Infosys Technologies office campus in Bangalore. Photo: AFP
The Infosys Technologies campus in Bangalore. Photo: AFP

India’s information technology industry, which has allowed most of its employees to work from home in during the coronavirus pandemic, is wary of bringing them back to the office. Though the government has issued a directive allowing 50% of IT sector employees to return to the office, the industry body National Association of Software and Service Companies has urged companies to exercise caution.

It pointed out that companies have been able to maintain productivity while its employees work from home and wants firms to bring employees back in a phased manner. It has suggested that only 15-20% of the workforce should return to the office by the end of June.

The software companies are also anxious. They feel if employees are allowed to return to the office and one of them becomes infected, the lives of other staffers will be in danger. It will also lead to workflow disruption and additional costs as the office will have to be shut down for fumigation and other employees will have to be quarantined.

Though some companies are looking to start skeletal office operations after May 17, when the current lockdown is supposed to end, many others want to wait till May 31. The current lockdown began on March 25 and was extended twice, first on April 14 and again on May 3.

Thus employees returning to the office will depend on key factors such as the criticality of their roles, social distancing norms and the length of commute involved.
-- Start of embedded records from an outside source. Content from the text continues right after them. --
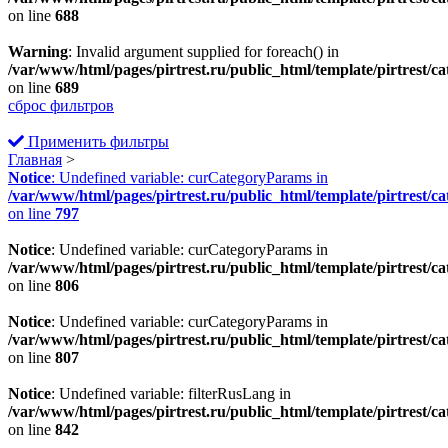
on line
688
Warning
: Invalid argument supplied for foreach() in
/var/www/html/pages/pirtrest.ru/public_html/template/pirtrest/cat
on line
689
сброс фильтров
Применить фильтры
Главная
>
Notice
: Undefined variable: curCategoryParams in
/var/www/html/pages/pirtrest.ru/public_html/template/pirtrest/cat
on line
797
Notice
: Undefined variable: curCategoryParams in
/var/www/html/pages/pirtrest.ru/public_html/template/pirtrest/cat
on line
806
Notice
: Undefined variable: curCategoryParams in
/var/www/html/pages/pirtrest.ru/public_html/template/pirtrest/cat
on line
807
Notice
: Undefined variable: filterRusLang in
/var/www/html/pages/pirtrest.ru/public_html/template/pirtrest/cat
on line
842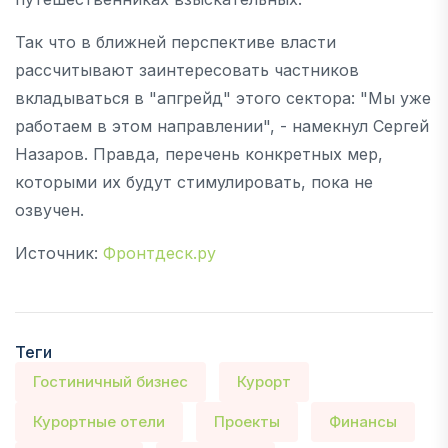
Так что в ближней перспективе власти
рассчитывают заинтересовать частников
вкладываться в "апгрейд" этого сектора: "Мы уже
работаем в этом направлении", - намекнул Сергей
Назаров. Правда, перечень конкретных мер,
которыми их будут стимулировать, пока не
озвучен.
Источник:
Фронтдеск.ру
Теги
Гостиничный бизнес
Курорт
Курортные отели
Проекты
Финансы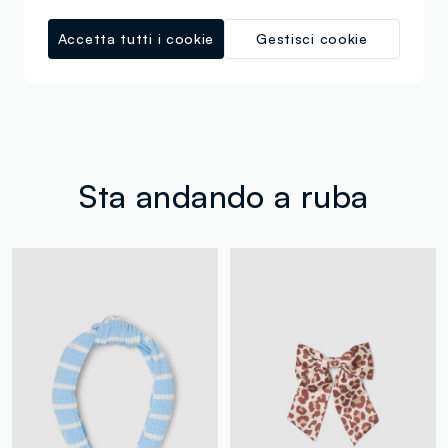
Accetta tutti i cookie
Gestisci cookie
Sta andando a ruba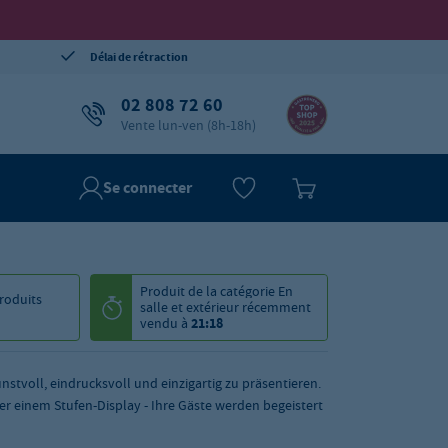
Délai de rétraction
02 808 72 60
Vente lun-ven (8h-18h)
Se connecter
Produit de la catégorie
En
roduits
salle et extérieur
récemment
vendu à
21:18
stvoll, eindrucksvoll und einzigartig zu präsentieren.
er einem Stufen-Display - Ihre Gäste werden begeistert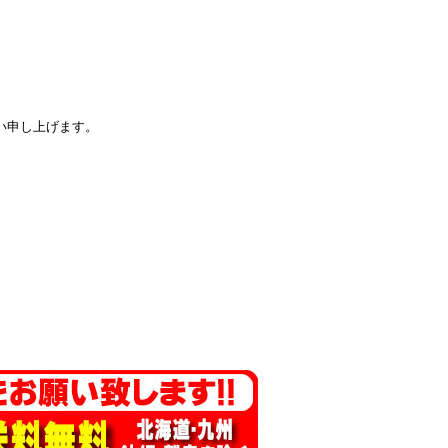
い申し上げます。
。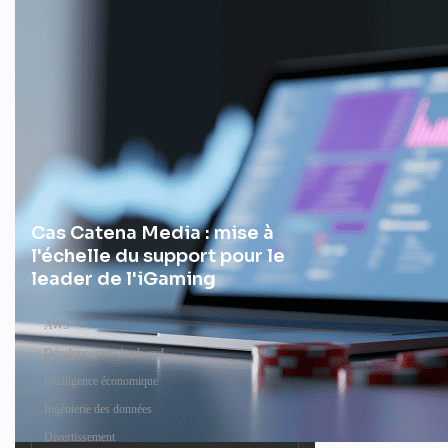
Cas Catena Media : mise à
l'échelle du support pour le
leader de l'iGaming
AWS
Développement back-end
Intelligence économique
Ingénierie des données
Divertissement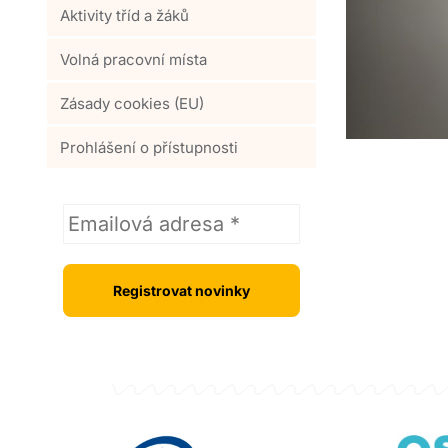
Aktivity tříd a žáků
Volná pracovní místa
Zásady cookies (EU)
Prohlášení o přístupnosti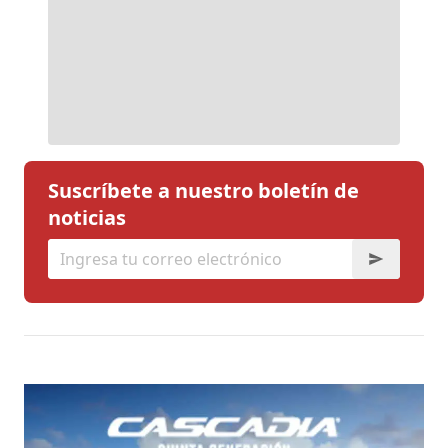
Suscríbete a nuestro boletín de
noticias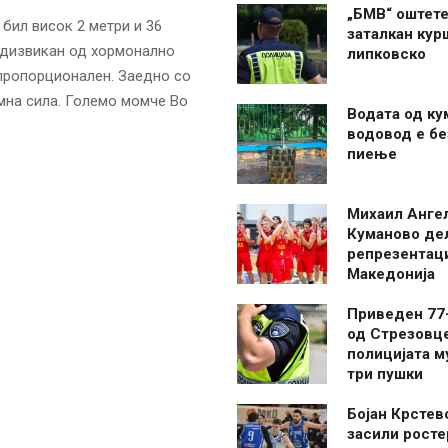
„БМВ“ оштете
 бил висок 2 метри и 36
заталкан кур
редизвикан од хормонално
липковско
 пропорционален. Заедно со
мна сила. Големо момче Во
Водата од ку
водовод е бе
пиење
Михаил Анге
Куманово де
репрезентаци
Македонија
Приведен 77
од Стрезовце
полицијата м
три пушки
Бојан Крстев
засили росте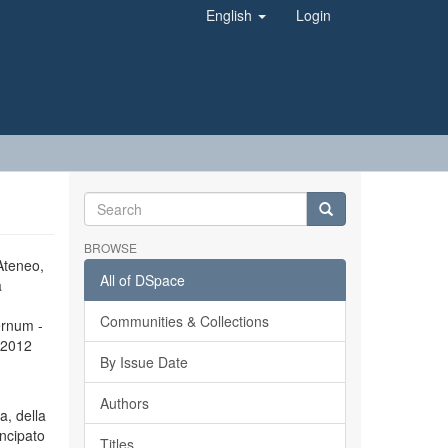
English
Login
BROWSE
’Ateneo,
All of DSpace
a
Communities & Collections
ernum -
l 2012
By Issue Date
Authors
a, della
incipato
Titles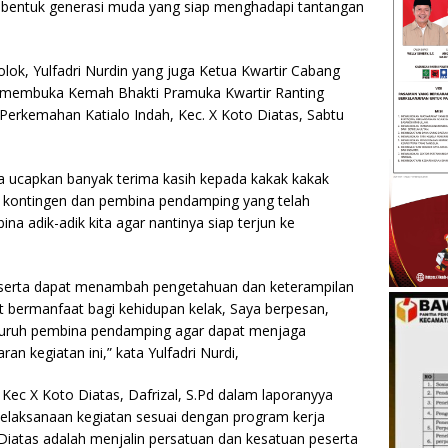
mbentuk generasi muda yang siap menghadapi tantangan
olok, Yulfadri Nurdin yang juga Ketua Kwartir Cabang
 membuka Kemah Bhakti Pramuka Kwartir Ranting
Perkemahan Katialo Indah, Kec. X Koto Diatas, Sabtu
aya ucapkan banyak terima kasih kepada kakak kakak
 kontingen dan pembina pendamping yang telah
 adik-adik kita agar nantinya siap terjun ke
 peserta dapat menambah pengetahuan dan keterampilan
 bermanfaat bagi kehidupan kelak, Saya berpesan,
luruh pembina pendamping agar dapat menjaga
an kegiatan ini,” kata Yulfadri Nurdi,
Kec X Koto Diatas, Dafrizal, S.Pd dalam laporanyya
elaksanaan kegiatan sesuai dengan program kerja
Diatas adalah menjalin persatuan dan kesatuan peserta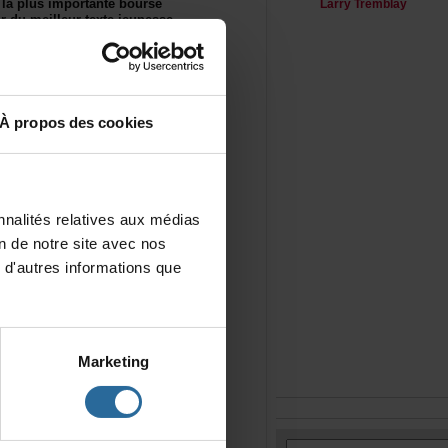
claplusimportantebourse
LarryTremblay
rdumeilleurtextejeunesse
communautéthéâtrale
avantd'entreprendre,en
outaulongdesacarrière,elle
e,ellefutimpliquéesur
Àproposdescookies
mentauprèsdel'Association
éâtrepourenfants.Louise
aulauréatouàlalauréate.
nalitésrelativesauxmédias
iondenotresiteavecnos
d'autresinformationsque
ixLouise-LaHaye
Marketing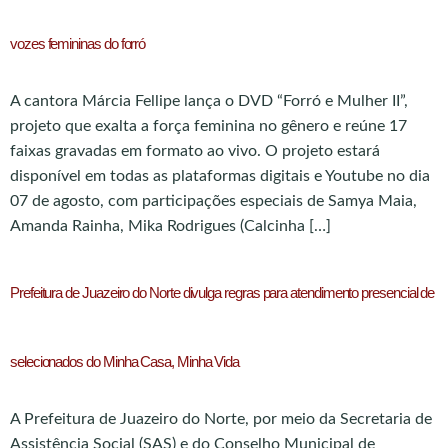
vozes femininas do forró
A cantora Márcia Fellipe lança o DVD “Forró e Mulher II”,
projeto que exalta a força feminina no gênero e reúne 17
faixas gravadas em formato ao vivo. O projeto estará
disponível em todas as plataformas digitais e Youtube no dia
07 de agosto, com participações especiais de Samya Maia,
Amanda Rainha, Mika Rodrigues (Calcinha […]
Prefeitura de Juazeiro do Norte divulga regras para atendimento presencial de
selecionados do Minha Casa, Minha Vida
A Prefeitura de Juazeiro do Norte, por meio da Secretaria de
Assistência Social (SAS) e do Conselho Municipal de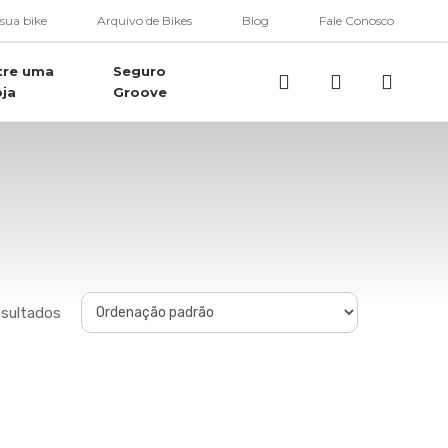
 sua bike
Arquivo de Bikes
Blog
Fale Conosco
tre uma
Seguro
Buscar..
account
oja
Groove
esultados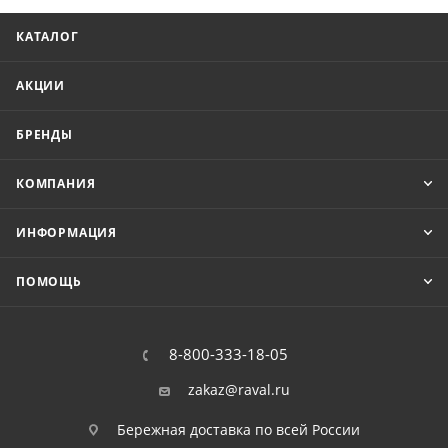
КАТАЛОГ
АКЦИИ
БРЕНДЫ
КОМПАНИЯ
ИНФОРМАЦИЯ
ПОМОЩЬ
8-800-333-18-05
zakaz@raval.ru
Бережная доставка по всей России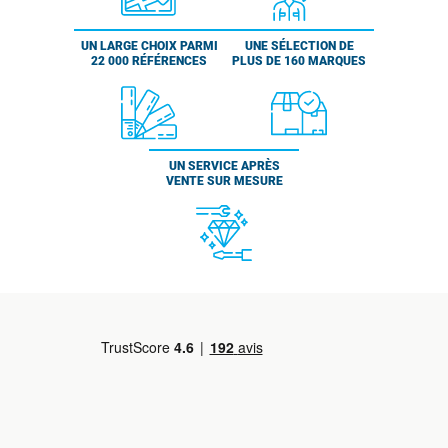
UN LARGE CHOIX PARMI
UNE SÉLECTION DE
22 000 RÉFÉRENCES
PLUS DE 160 MARQUES
UN SERVICE APRÈS
VENTE SUR MESURE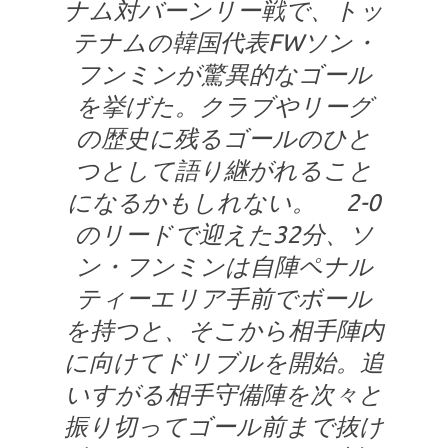
ナム対バーンリー戦で、トッ
テナムの韓国代表FWソン・
フンミンが驚異的なゴール
を挙げた。クラブやリーグ
の歴史に残るゴールのひと
つとして語り継がれること
になるかもしれない。 2-0
のリードで迎えた32分、ソ
ン・フンミンは自陣ペナル
ティーエリア手前でボール
を持つと、そこから相手陣内
に向けてドリブルを開始。追
いすがる相手守備陣を次々と
振り切ってゴール前まで抜け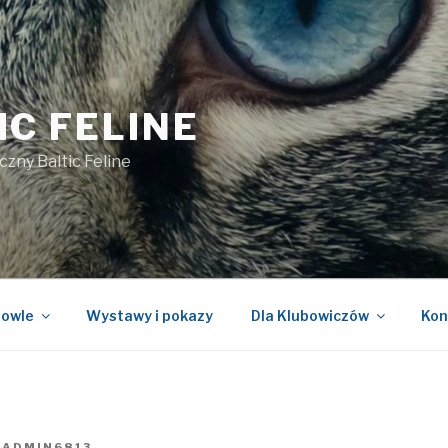
IC FELINE
czny Baltic Feline
owle
Wystawy i pokazy
Dla Klubowiczów
Kon
Z
ADMIN6813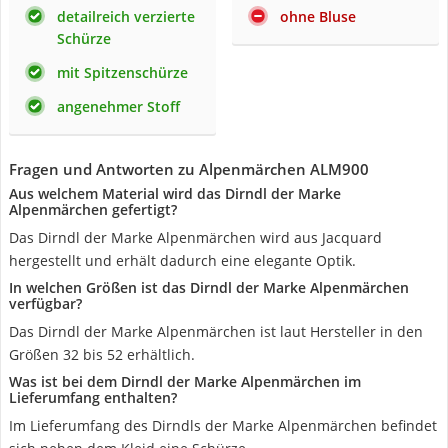
detailreich verzierte
ohne Bluse
Schürze
mit Spitzenschürze
angenehmer Stoff
Fragen und Antworten zu Alpenmärchen ALM900
Aus welchem Material wird das Dirndl der Marke
Alpenmärchen gefertigt?
Das Dirndl der Marke Alpenmärchen wird aus Jacquard
hergestellt und erhält dadurch eine elegante Optik.
In welchen Größen ist das Dirndl der Marke Alpenmärchen
verfügbar?
Das Dirndl der Marke Alpenmärchen ist laut Hersteller in den
Größen 32 bis 52 erhältlich.
Was ist bei dem Dirndl der Marke Alpenmärchen im
Lieferumfang enthalten?
Im Lieferumfang des Dirndls der Marke Alpenmärchen befindet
New travel safety norms will mandate fewer passengers in each vehicle and this will also push up costs.

Meanwhile, the current work-from-home norm is proving to be a mixed bag. A survey by consulting firm Deloitte indicates that though individual productivity has gone up, it has affected overall business productivity.

After surveying 42 chief executives, the company said 60% reported an increase in individual employee productivity, but 99% indicated that business productivity dropped.

However, most CXOs were surprised by the agility of their organizations and people. The ready adoption of video conferencing app Zoom and an increase in workforce online catch-ups such as town halls and digital parties have impressed many CXOs.

While working from home may have eliminated the inconvenience of daily commutes, many complain of long working hours, depression, anxiety and panic attacks. Companies such as Tata Steel and Mahindra & Mahindra are seeking professional help to address the issue, Economic Times reported. Counseling firms are witnessing a surge in the number of clients. One such firm,, claims it added 40 new clients in April alone.

For many employees working from home has given rise to a host of new challenges, including social isolation and juggling office work with taking care of children and elders. The general uncertainty over jobs and health fears related to the Covid-19 pandemic are adding to their stress. It has also aggravated many pre-existing problems such as substance abuse, obsessive compulsive disorder and hypochondria.